[Collected data entries]
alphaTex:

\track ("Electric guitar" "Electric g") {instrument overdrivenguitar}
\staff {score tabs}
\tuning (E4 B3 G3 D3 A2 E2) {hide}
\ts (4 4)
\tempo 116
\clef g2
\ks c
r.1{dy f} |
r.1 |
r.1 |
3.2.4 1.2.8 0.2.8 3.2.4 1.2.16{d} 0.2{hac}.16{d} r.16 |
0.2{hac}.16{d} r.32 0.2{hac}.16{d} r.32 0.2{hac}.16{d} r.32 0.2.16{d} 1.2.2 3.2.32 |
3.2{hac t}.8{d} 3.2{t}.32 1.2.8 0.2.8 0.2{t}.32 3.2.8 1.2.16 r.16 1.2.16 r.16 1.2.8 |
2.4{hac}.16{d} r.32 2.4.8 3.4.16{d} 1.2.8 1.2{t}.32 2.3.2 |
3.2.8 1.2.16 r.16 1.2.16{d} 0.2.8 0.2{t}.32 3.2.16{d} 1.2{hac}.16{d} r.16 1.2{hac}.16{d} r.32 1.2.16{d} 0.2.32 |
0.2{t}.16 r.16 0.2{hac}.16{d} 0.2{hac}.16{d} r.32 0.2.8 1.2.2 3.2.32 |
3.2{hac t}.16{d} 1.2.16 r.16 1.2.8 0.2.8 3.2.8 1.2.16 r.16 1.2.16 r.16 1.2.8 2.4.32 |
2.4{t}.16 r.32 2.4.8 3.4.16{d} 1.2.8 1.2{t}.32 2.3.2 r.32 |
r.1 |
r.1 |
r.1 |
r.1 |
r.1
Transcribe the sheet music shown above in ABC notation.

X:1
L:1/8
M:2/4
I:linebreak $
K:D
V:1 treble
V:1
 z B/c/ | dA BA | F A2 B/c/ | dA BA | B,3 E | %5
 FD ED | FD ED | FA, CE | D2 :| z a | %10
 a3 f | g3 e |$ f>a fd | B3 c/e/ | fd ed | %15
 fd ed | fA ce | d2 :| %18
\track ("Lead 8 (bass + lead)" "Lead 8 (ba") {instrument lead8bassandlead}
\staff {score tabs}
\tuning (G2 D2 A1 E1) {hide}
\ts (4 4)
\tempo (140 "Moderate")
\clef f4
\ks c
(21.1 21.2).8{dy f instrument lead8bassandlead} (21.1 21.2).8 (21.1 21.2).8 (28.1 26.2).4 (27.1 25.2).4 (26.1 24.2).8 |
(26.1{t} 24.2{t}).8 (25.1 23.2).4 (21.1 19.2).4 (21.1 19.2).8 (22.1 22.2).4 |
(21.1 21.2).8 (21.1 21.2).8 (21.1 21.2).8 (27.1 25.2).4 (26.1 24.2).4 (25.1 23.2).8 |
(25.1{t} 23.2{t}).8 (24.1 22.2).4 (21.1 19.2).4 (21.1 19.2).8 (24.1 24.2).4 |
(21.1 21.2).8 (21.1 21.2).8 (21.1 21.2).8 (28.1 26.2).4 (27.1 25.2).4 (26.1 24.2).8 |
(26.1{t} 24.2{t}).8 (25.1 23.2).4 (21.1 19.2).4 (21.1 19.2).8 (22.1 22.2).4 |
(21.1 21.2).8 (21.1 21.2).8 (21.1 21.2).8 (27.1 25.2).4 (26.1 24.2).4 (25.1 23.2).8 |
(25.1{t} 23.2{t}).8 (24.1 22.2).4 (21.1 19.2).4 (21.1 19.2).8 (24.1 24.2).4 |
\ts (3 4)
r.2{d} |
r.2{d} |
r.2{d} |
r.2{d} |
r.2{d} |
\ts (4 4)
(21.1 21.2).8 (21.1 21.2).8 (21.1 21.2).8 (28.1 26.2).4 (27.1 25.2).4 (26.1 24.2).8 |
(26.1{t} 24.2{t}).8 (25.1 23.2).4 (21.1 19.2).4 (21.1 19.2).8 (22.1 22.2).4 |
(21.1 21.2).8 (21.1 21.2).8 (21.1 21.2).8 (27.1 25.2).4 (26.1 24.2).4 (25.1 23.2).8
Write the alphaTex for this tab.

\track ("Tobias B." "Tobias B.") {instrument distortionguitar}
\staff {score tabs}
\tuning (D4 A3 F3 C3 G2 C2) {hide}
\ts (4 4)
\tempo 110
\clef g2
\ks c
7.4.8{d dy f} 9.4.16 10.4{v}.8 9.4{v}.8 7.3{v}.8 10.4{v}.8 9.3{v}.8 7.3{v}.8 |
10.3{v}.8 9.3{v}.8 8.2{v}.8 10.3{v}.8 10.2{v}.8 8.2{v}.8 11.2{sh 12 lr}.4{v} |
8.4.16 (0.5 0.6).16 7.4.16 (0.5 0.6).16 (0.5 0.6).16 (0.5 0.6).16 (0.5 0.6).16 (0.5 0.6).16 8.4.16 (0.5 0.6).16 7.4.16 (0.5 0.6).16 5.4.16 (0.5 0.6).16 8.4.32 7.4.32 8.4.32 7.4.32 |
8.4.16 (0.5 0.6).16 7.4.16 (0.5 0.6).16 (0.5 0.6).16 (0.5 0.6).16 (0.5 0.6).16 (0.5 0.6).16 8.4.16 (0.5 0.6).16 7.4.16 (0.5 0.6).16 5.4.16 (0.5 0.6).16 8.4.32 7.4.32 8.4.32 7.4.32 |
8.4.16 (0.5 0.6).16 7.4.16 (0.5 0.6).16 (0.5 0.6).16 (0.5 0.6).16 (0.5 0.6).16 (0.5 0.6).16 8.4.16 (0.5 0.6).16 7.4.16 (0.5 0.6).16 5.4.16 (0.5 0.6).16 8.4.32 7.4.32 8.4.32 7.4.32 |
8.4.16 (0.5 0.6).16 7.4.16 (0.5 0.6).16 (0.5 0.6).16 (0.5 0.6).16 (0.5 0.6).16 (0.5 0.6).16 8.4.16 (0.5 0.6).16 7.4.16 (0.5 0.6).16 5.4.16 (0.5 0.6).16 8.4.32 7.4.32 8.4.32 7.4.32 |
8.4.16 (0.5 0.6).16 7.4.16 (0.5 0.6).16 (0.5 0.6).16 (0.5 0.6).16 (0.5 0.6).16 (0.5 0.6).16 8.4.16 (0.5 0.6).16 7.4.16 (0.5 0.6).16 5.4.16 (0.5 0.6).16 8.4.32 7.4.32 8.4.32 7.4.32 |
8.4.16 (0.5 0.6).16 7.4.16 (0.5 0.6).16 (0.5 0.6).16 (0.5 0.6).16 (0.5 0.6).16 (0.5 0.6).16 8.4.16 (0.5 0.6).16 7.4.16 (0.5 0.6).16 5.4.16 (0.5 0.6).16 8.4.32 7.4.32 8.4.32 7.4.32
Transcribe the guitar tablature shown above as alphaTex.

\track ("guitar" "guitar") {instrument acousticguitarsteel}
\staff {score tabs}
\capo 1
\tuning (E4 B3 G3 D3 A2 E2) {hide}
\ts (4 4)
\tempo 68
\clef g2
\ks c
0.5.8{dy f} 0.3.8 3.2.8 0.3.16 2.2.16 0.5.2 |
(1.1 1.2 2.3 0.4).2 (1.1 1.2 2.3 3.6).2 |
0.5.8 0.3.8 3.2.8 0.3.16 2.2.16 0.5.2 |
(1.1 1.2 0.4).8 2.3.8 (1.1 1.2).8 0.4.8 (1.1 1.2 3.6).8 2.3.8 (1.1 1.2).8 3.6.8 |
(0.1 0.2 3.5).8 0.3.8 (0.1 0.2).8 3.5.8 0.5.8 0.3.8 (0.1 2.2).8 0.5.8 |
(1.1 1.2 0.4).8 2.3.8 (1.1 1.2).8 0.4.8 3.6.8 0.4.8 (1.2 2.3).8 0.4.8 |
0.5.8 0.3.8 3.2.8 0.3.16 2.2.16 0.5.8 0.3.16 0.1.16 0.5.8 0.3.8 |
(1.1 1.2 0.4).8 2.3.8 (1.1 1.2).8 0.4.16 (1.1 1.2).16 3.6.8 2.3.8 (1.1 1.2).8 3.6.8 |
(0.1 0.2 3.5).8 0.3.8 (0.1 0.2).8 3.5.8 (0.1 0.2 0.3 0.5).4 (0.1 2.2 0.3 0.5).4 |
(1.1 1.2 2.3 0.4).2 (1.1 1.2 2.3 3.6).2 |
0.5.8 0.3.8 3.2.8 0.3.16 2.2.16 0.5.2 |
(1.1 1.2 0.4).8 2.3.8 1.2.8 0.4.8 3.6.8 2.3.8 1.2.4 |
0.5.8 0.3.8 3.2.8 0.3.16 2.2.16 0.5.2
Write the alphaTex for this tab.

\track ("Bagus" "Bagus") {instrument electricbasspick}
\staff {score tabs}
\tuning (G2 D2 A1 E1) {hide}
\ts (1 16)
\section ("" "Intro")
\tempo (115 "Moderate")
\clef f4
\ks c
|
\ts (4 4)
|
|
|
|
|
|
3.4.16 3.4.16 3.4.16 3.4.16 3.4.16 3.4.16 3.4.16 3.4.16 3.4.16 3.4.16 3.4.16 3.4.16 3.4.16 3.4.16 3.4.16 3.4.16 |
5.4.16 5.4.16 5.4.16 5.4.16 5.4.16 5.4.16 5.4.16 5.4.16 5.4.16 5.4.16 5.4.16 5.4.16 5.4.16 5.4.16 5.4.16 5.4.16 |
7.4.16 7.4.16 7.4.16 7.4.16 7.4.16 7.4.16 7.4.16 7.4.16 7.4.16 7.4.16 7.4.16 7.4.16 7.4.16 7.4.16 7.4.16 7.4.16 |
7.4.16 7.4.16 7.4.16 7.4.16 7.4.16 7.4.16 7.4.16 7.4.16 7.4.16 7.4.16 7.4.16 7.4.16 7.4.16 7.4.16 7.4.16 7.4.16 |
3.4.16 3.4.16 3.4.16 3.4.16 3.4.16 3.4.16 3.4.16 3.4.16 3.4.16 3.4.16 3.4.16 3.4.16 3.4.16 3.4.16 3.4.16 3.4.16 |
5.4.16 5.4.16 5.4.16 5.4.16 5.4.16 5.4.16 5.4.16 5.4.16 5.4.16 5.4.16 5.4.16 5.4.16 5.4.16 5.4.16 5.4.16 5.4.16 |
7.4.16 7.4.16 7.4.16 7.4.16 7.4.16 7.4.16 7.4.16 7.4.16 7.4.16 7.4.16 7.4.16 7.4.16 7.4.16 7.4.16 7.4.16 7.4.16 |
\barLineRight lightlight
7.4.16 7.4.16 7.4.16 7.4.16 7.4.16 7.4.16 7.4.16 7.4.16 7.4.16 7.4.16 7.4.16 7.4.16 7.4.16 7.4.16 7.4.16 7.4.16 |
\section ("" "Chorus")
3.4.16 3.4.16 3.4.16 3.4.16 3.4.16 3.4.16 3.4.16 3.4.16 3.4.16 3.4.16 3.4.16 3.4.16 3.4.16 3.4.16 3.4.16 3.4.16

▶ **WHAT TO PRODUCE**
Reproduce the entries word for word, starting at their beginning and ending at the line that contains "Transcribe the sheet", with that line included.

▶ **TASK SOLUTION**
alphaTex:

\track ("Electric guitar" "Electric g") {instrument overdrivenguitar}
\staff {score tabs}
\tuning (E4 B3 G3 D3 A2 E2) {hide}
\ts (4 4)
\tempo 116
\clef g2
\ks c
r.1{dy f} |
r.1 |
r.1 |
3.2.4 1.2.8 0.2.8 3.2.4 1.2.16{d} 0.2{hac}.16{d} r.16 |
0.2{hac}.16{d} r.32 0.2{hac}.16{d} r.32 0.2{hac}.16{d} r.32 0.2.16{d} 1.2.2 3.2.32 |
3.2{hac t}.8{d} 3.2{t}.32 1.2.8 0.2.8 0.2{t}.32 3.2.8 1.2.16 r.16 1.2.16 r.16 1.2.8 |
2.4{hac}.16{d} r.32 2.4.8 3.4.16{d} 1.2.8 1.2{t}.32 2.3.2 |
3.2.8 1.2.16 r.16 1.2.16{d} 0.2.8 0.2{t}.32 3.2.16{d} 1.2{hac}.16{d} r.16 1.2{hac}.16{d} r.32 1.2.16{d} 0.2.32 |
0.2{t}.16 r.16 0.2{hac}.16{d} 0.2{hac}.16{d} r.32 0.2.8 1.2.2 3.2.32 |
3.2{hac t}.16{d} 1.2.16 r.16 1.2.8 0.2.8 3.2.8 1.2.16 r.16 1.2.16 r.16 1.2.8 2.4.32 |
2.4{t}.16 r.32 2.4.8 3.4.16{d} 1.2.8 1.2{t}.32 2.3.2 r.32 |
r.1 |
r.1 |
r.1 |
r.1 |
r.1
Transcribe the sheet music shown above in ABC notation.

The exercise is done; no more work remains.